The highest-profile parcel is the 21-acre CleanTech site at 2425 E. Washington Blvd. that has been a crown jewel in Mayor Antonio Villaraigosa’s CleanTech Corridor. It was formerly home to a train depot and Crown Coach, a bus and fire engine manufacturer. The site has been vacant for nearly 30 years but is contaminated with decades’ worth of pollution.

The redevelopment agency, which had committed millions of dollars to helping mitigate the environmental hazards at the site, tried to get the property into the hands of developers at least five times in hopes of turning the area into a hub for clean technology and green businesses.

Among those that it has tried to have develop the site are Italian rail-car maker AnsaldoBreda Inc. and the electric-car maker Coda Automotive Inc.; neither worked out. Last year, Culver City developer Genton Property Group had bid to buy the property but backed out when it couldn’t secure financing. Now, Trammell Crow, a subsidiary of West L.A.’s CBRE Group Inc., is hoping the state will approve its plan to buy the property and develop a several-hundred-square-foot warehouse for use by tech and manufacturing companies.
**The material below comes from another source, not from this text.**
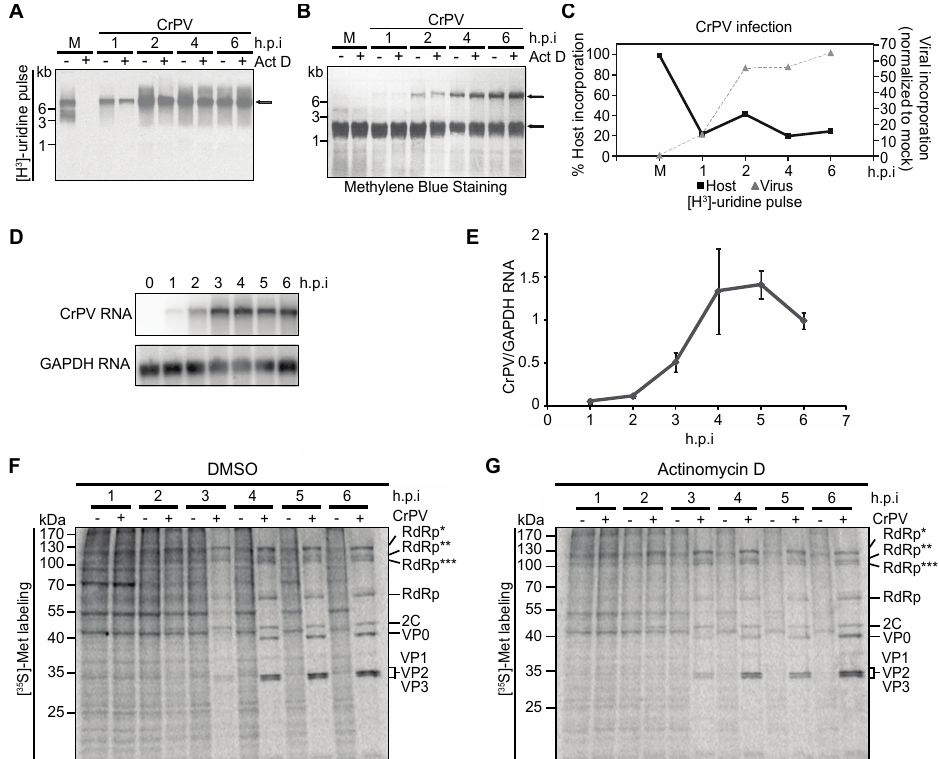
Figure 4. ( A ) Mock- and CrPV-infected S2 cells were pulse-labelled with [ 3 H]-uridine for ten minutes at the indicated hours post infection (h.p.i.) before harvesting. Where indicated, the cells were left untreated or treated with actinomycin D (Act D, 5 µg/mL) for fifteen minutes prior to pulse-labeling. RNA was extracted, loaded on a denaturing agarose gel, transferred to a nylon membrane, and analyzed by phosphorimager analysis. Representative autoradiogram and a corresponding methylene blue stain are shown in ( A , B ), respectively; ( C ) Quantitation of host and viral transcription rates in CrPV-infected cells. The rate of host transcription at each time point was calculated using the formula [(Total radioactivity in lane − Act D) − (Total radioactivity in lane + Act D)] / (Total radioactivity in lane − Act D). The rate of host transcription was normalized to that in mock-infected cells given as 100%. The rate of viral transcription was calculated at each h.p.i. by using the formula [(Total radioactivity in lane + Act D) / (Total radioactivity in lane – Act D)]. The rate of viral transcription was normalized to that in mock-infected cells given as 0%. Shown are representative gels and averages from at least 2 independent experiments; ( D ) Viral RNA levels were detected by Northern blot analysis; ( E ) Viral RNA levels were quantified using ImageQuant and plotted to show levels of viral RNA/GAPDH RNA at different time points post infection; ( F , G ) Autoradiography of pulse-labelled protein lysates resolved on a 12% SDS-PAGE gel from S2 cells mock- or CrPV-infected (MOI 10) and treated with DMSO ( F ) or 50 nM Act D ( G ) three hours prior to infection. RdRp*, RdRp**, and RdRp*** denote polyproteins containing RdRp at the approximate sizes of 120 kDa, 105 kDa, and 100 kDa, respectively. Averages are shown from at least three independent experiments (±s.d.).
Gremillion said that his company will continue to wait out the bureaucracy and hopes that this process serves as a learning experience because his company is interested in purchasing more properties from the agency in the future.

“We will see this as a litmus test as to how successful it can be,” he said. “If we can get this secured and deliver the jobs to the city and state, it’s the idiom that trust is earned. We hope this will have a positive impact on future opportunities.”

At 1601 N. Vine St., Santa Monica developer Hal Katersky was approved last year to build an eight-story, 100,000-square-foot office tower with ground-floor shops. He no longer owns the plans for the $60 million project, but another developer could move forward on it.

However, now it’s not clear who would buy the property, or even how or when such a sale could go through.

Mac Chandler, managing director at retail center developer Regency Centers, which has completed several projects with the CRA, said that he is not worried about the pending plan. His company is under contract to buy two properties from other redevelopment agencies in Southern California, which he declined to name, but said that he feels confident the sales will go through after the organizations come up with a property management plan.

“We are optimistic that the agencies realize that it’s really the state’s call on what can be sold and can’t be sold,” he said. “I think the agencies are realizing that it’s in the communal best interest to put these properties into production and see the community benefits of development, even if the proceeds from the property sale go to the state.”